Lesson video

Hi everyone, my name is Miss Koo.

I hope you enjoy the lesson today and I'm really happy you've chosen to learn with me.

There may be some easy, or hard parts of the lesson but don't worry, I am here to help.

You'll also come across some new key words and maybe some key words you've already come across before.

I do hope you'll like the lesson, so let's make a start.

In today's lesson from the unit comparing and ordering fractions and decimals with positive and negative numbers, we'll be using the identity property of multiplication and division.

By the end of the lesson, you'll be able to use the fact that 1 can be written in the form of n/n and vice versa.

Now, we're gonna look at this key word equivalent.

Two fractions are equivalent if they have the same value.

For example, a half is equal to 2/4.

2/4 is equivalent to half.

4/5 is equal to 40/50.

In other words, 40/50 is equivalent to 4/5.

A non-example would be 1/5.

1/5 is not the same value as 3 sevenths.

So, 3 sevenths is not equivalent to 1/5.

Today's lesson will be broken down into two parts.

The first part will be using bar models and number lines.

And the second part will be looking at the property of multiplication.

So, let's have a look at the first part using bar models and number lines.

Now two fractions are equivalent if they have the same value.

So, let's look at some equivalent fractions using bars to show that they are the same value.

So, for example, what fraction do you think we have here? Hopefully, you can spot it's 3/5.

Now what I'm going to do is divide each part by 2.

What do you think we have? If I divide each part by 2, you can see the fraction is now 6/10.

6/10 are still exactly the same as 3/5.

Now, with this bar, I'm going to divide each part again by 2.

What do you think we have? Well, if I divide each part by 2, I have 12/12.

12/12 is exactly the same as 6/10, is exactly the same as 3/5.

They all have the same value.

All we've done is write an equivalent fraction.

So, all of these are equivalent and there are an infinite number of equivalent fractions.

They are equivalent because we have simply subdivided each equal part.

And that's important to remember.

So, what I'm going to do is show a fraction that Aisha has shaded.

Aisha shaded 3/4 of this diagram.

So, what I want you to do is show using dividing lines to show the subdivision of how she can make these equivalent fractions.

What do you think we need to do to 3/4 to make it equivalent to 6/8? What do you think we have to do to the diagram 3/4 to make it equivalent to 9/12? See if we can subdivide using lines.

Well done.

Well remember you have to subdivide so we have equal parts.

I've chosen to subdivide my diagram to give this, so we have 6/8.

And I've chosen to subdivide my second diagram like this, so you can see we have 9/12.

But overall, you can still see we have 3/4 of our diagram shaded.

Now, let's look at some equivalent fractions using number lines and show they are the same value.

So, I'm going to start by drawing an arrow indicating where a 1/2 is.

So, hopefully you can see it's right here.

The value of a half is indicated with this arrow.

» Data for review:

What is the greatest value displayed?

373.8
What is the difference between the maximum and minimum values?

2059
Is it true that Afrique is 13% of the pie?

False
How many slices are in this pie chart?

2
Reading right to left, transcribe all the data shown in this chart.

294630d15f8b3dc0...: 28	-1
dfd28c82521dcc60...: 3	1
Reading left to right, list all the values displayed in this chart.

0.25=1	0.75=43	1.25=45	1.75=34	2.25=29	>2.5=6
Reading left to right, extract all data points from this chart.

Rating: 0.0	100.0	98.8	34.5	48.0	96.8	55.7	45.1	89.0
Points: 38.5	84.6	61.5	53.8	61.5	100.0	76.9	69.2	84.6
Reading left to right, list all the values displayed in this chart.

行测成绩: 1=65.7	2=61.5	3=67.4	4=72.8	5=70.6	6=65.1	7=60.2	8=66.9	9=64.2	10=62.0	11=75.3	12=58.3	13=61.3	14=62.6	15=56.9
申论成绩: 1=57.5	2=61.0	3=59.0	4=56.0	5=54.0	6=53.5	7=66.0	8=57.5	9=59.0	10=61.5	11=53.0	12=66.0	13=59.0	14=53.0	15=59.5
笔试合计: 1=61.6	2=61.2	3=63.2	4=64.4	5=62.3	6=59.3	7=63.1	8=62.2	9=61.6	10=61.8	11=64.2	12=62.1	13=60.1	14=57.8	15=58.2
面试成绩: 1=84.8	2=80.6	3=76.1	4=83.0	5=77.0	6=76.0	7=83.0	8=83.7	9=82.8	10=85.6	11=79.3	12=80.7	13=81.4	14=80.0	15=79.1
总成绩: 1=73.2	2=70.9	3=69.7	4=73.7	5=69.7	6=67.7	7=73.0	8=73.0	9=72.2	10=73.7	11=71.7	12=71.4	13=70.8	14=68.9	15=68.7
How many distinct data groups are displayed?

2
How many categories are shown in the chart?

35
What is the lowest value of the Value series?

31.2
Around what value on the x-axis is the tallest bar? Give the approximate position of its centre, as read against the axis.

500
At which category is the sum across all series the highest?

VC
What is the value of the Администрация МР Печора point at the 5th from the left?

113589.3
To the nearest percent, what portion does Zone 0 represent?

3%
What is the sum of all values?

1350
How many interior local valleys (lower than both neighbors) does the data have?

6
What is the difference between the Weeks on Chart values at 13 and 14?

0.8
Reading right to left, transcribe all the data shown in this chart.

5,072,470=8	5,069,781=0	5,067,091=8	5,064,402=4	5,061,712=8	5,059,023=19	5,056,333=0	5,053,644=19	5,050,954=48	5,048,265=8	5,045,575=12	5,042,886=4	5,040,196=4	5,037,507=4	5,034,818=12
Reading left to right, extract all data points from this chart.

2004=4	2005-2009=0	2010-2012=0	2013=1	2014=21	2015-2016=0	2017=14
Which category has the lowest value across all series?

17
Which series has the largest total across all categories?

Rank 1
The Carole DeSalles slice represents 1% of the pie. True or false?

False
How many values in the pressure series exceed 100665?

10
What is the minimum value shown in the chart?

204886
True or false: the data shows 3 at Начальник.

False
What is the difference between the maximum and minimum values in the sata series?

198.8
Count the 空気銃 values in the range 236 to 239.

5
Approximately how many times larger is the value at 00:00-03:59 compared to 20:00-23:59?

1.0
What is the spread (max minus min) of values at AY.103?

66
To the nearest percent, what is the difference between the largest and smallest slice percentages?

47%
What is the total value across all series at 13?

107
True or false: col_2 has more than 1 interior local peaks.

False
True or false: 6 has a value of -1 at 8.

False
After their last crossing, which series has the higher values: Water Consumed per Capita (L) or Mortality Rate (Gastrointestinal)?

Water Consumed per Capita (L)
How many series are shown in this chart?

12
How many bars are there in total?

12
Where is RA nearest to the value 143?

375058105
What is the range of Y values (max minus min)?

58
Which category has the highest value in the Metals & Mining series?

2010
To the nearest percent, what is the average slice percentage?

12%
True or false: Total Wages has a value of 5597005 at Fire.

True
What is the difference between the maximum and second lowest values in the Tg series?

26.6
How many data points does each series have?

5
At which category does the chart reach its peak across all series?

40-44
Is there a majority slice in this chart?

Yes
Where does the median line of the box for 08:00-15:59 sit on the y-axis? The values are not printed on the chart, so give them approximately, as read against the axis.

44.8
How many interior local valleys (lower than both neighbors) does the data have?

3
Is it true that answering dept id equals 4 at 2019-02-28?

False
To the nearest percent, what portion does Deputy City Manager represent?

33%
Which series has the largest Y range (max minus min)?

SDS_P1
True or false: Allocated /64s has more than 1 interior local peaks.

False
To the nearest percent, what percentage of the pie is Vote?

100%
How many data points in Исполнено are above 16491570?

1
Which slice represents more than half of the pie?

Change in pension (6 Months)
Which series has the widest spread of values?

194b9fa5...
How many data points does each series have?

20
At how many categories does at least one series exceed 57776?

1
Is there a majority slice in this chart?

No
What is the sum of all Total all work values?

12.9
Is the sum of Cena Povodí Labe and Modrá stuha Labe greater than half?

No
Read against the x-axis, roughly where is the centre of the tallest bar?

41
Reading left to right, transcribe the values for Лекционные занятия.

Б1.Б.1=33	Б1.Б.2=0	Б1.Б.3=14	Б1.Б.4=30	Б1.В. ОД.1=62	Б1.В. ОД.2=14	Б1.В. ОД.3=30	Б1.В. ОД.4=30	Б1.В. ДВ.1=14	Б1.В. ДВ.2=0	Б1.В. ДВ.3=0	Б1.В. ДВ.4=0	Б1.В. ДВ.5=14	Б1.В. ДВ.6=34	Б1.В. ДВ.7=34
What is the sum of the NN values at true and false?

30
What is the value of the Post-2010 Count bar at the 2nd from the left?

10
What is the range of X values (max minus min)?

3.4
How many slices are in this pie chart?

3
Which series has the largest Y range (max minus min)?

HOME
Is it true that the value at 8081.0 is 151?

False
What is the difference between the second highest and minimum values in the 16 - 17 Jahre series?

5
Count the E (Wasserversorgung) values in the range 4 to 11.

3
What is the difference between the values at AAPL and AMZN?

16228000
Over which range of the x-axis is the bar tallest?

» Brief 1:
Reproduce the rows word for word, from the first row up to and including the line that contains "To the nearest percent, what portion does Zone".
» Brief 2:
Carry on the equivalent fractions lesson from the point where it stops.
The rows have no connection to the equivalent fractions lesson.

» Expected answer 1:
What is the greatest value displayed?

373.8
What is the difference between the maximum and minimum values?

2059
Is it true that Afrique is 13% of the pie?

False
How many slices are in this pie chart?

2
Reading right to left, transcribe all the data shown in this chart.

294630d15f8b3dc0...: 28	-1
dfd28c82521dcc60...: 3	1
Reading left to right, list all the values displayed in this chart.

0.25=1	0.75=43	1.25=45	1.75=34	2.25=29	>2.5=6
Reading left to right, extract all data points from this chart.

Rating: 0.0	100.0	98.8	34.5	48.0	96.8	55.7	45.1	89.0
Points: 38.5	84.6	61.5	53.8	61.5	100.0	76.9	69.2	84.6
Reading left to right, list all the values displayed in this chart.

行测成绩: 1=65.7	2=61.5	3=67.4	4=72.8	5=70.6	6=65.1	7=60.2	8=66.9	9=64.2	10=62.0	11=75.3	12=58.3	13=61.3	14=62.6	15=56.9
申论成绩: 1=57.5	2=61.0	3=59.0	4=56.0	5=54.0	6=53.5	7=66.0	8=57.5	9=59.0	10=61.5	11=53.0	12=66.0	13=59.0	14=53.0	15=59.5
笔试合计: 1=61.6	2=61.2	3=63.2	4=64.4	5=62.3	6=59.3	7=63.1	8=62.2	9=61.6	10=61.8	11=64.2	12=62.1	13=60.1	14=57.8	15=58.2
面试成绩: 1=84.8	2=80.6	3=76.1	4=83.0	5=77.0	6=76.0	7=83.0	8=83.7	9=82.8	10=85.6	11=79.3	12=80.7	13=81.4	14=80.0	15=79.1
总成绩: 1=73.2	2=70.9	3=69.7	4=73.7	5=69.7	6=67.7	7=73.0	8=73.0	9=72.2	10=73.7	11=71.7	12=71.4	13=70.8	14=68.9	15=68.7
How many distinct data groups are displayed?

2
How many categories are shown in the chart?

35
What is the lowest value of the Value series?

31.2
Around what value on the x-axis is the tallest bar? Give the approximate position of its centre, as read against the axis.

500
At which category is the sum across all series the highest?

VC
What is the value of the Администрация МР Печора point at the 5th from the left?

113589.3
To the nearest percent, what portion does Zone 0 represent?

» Expected answer 2:
Now, what I'm going to do is draw an arrow indicating 2/4.

So same again, I'm using my number line from zero to one.

I've split my number line in 2/4 and 2/4 is right here.

It's still a half.

Now using the same number line, I'm going to identify 7/14.

So, I've split my number line into 14 equal sections, and I've identified 7/14.

You can see they are all exactly the same.

All of them represent 1/2.

Now these are equivalent because we've simply subdivided each equal part.

So, now let's have a look at a check.

What are the equivalent fractions to 1/4, and 3/4 on these number lines? See if you can identify what these equivalent fractions would be using these number lines.

So, you can give it a go and press pause if you need more time.

Great work! Well, you can see 1/4 and 3/4 has been plotted because we've broken our first number line into 4 equal sections.

Now, the second number line has broken into 8 equal sections.

So that means we have 2 eighths and 6/8, but they are the same value as 1/4 and 3/4.

The third number line splits it into 12 equal sections.

And a 1/4 is identified as 3/12, three quarters is identified as 9/12.

Well done, you got this one right.

Now, let's move on to your task.

By subdividing, I want you to create fractions which are equivalent to two thirds.

So, remember when you subdivide, ensure that you are dividing so you have equal parts.

See if you can give this one a go, and press pause if you need.

Well done.

So, let's move on to question two.

Question two shows a bar that Sam has drew.

And he's drawn this bar to show 2/9.

Now Sam then drew another bar underneath this to show 1/7.

And Sam then said, well, it shows that 2/9 is equivalent to 1/7.

Is Sam correct? Can you explain why? Well done, so let's move on to question 3.

Andeep says a half of this diagram is shaded.

Is he correct? I want you to show your working out on the diagram.

Great work.

So, let's see how you got on with these answers.

Well, for question one, there are lots of different ways which you could have subdivided to show 2/3.

So, I'm going to start with 4/6.

Well, we need to have six equal parts, and four of them will be shaded.

So that means I've used this line to represent our 4/6.

For 8/12, we need to have 12 equal parts.

So, I've decided to use these lines to subdivide so I have 12 equal parts, thus giving me 8/12 of shaded.

For 6/9, I need to have 9 equal parts.

So, I've decided to subdivide this way.

So, you can see I have 6 out of 9 equal parts.

And for 1218, I need to make 18 equal parts.

So, I've decided to subdivide like this, giving me 12 out of 18 shaded.

Very well done if you got this one right, and if you subdivide it in a different way, but you have equal parts that's absolutely fine too.

Well done.

Now for question 2 we had to identify is Sam correct and explain.

Well hopefully you can spot he's incorrect because the bar that represents the whole must be the same length in order to compare fractions in this way.

And you'll notice the bar used for two ninths is a completely different length to the bar using 1/7.

Great work if you got this one right.

For question three.

Andeep says a half of this diagram is shaded.

And we have to show working out on our diagram to identify if he's correct.

Oh, remember, splitting into equal parts really does help.

Or you may have split it into equal areas.

For here, I've split it into equal parts so I can count.

And now splitting it into equal parts, and I can see 15 out of 25 is shaded.

So that means and deep is incorrect because 15 out of 25 is not equivalent to 1/2.

Very good if you got this one right.

Great work everybody! So, let's move on to the second part of our lesson which is property of multiplication.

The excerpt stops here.